A Massachusetts newspaper, The Boston Globe, expressed doubts as to whether Warren's run was a good idea: "While Warren is an effective and impactful senator with an important voice nationally, she has become a divisive figure. A unifying voice is what the country needs now after the polarizing politics of Donald Trump."

In October, President Trump responded to speculation that Warren might run, saying, "I hope that she is running. I do not think she'd be difficult at all. She'll destroy the country. She'll make our country into Venezuela."

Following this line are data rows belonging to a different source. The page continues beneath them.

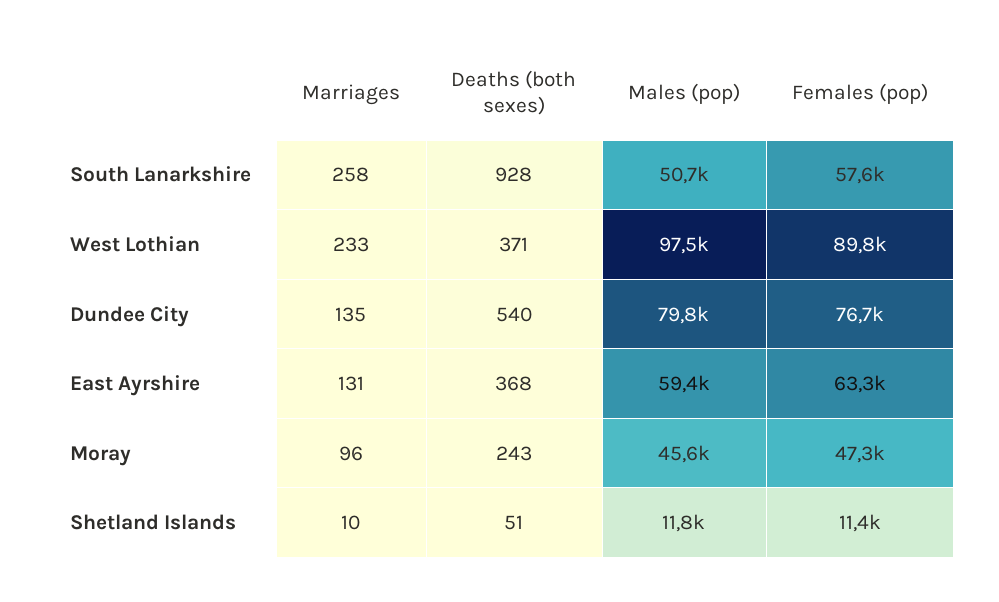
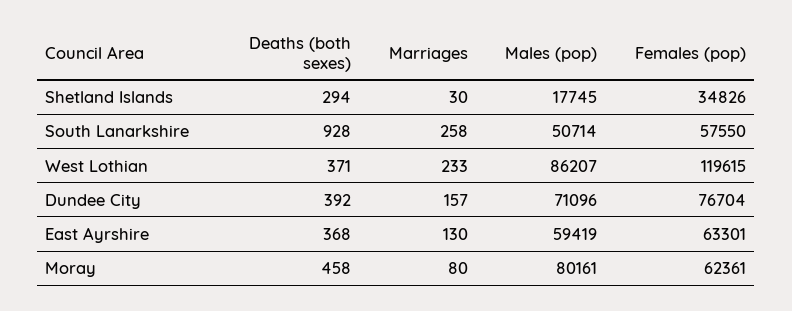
Males (pop), West Lothian: 97500 -> 86207
Females (pop), West Lothian: 89800 -> 119615
Marriages, Dundee City: 135 -> 157
Deaths (both sexes), Dundee City: 540 -> 392
Males (pop), Dundee City: 79800 -> 71096
Marriages, East Ayrshire: 131 -> 130
Marriages, Moray: 96 -> 80
Deaths (both sexes), Moray: 243 -> 458
Males (pop), Moray: 45600 -> 80161
Females (pop), Moray: 47300 -> 62361
Marriages, Shetland Islands: 10 -> 30
Deaths (both sexes), Shetland Islands: 51 -> 294
Males (pop), Shetland Islands: 11800 -> 17745
Females (pop), Shetland Islands: 11400 -> 34826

Charles Chamberlain of the group Democracy for America responded to the announcement with, "Senator Elizabeth Warren's formal entrance into the 2020 race for president today helps launch what we believe will be a vibrant discussion of bold, inclusive populist ideas in the Democratic primary, and we look forward to the wide array of progressive candidates that we expect to join her in it in the year ahead."

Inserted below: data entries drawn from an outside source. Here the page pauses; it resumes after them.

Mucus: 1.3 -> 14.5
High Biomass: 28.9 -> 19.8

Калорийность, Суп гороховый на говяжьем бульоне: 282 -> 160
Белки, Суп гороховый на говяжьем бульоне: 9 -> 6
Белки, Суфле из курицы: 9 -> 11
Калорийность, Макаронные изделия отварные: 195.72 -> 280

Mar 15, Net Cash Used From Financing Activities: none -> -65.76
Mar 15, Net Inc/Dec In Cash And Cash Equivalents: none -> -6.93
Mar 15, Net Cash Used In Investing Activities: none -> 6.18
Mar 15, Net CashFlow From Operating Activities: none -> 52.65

Per U.S. election rules, establishing a formal exploratory committee permits Senator Warren to begin soliciting campaign funds from donors. She is also allowed to use the more than US$12 million left over from her last re-election campaign. Julian Castro, the housing chief under the Obama Administration, announced an exploratory committee of his own earlier this month, and Democratic Congressman John Delaney of Maryland has announced an actual intention to run.

Although U.S. law permits people to run independently, presidential elections are almost always won by a candidate endorsed by one of the country's two major political parties, the Democrats and Republicans. Other Democrats rumored to be planning to seek their party's presidential candidacy include former Vice President Joe Biden, former mayor of New York City Michael Bloomberg, and senators Cory Booker, Kamala Harris, and Kirsten Gillibrand, and Independent Bernie Sanders.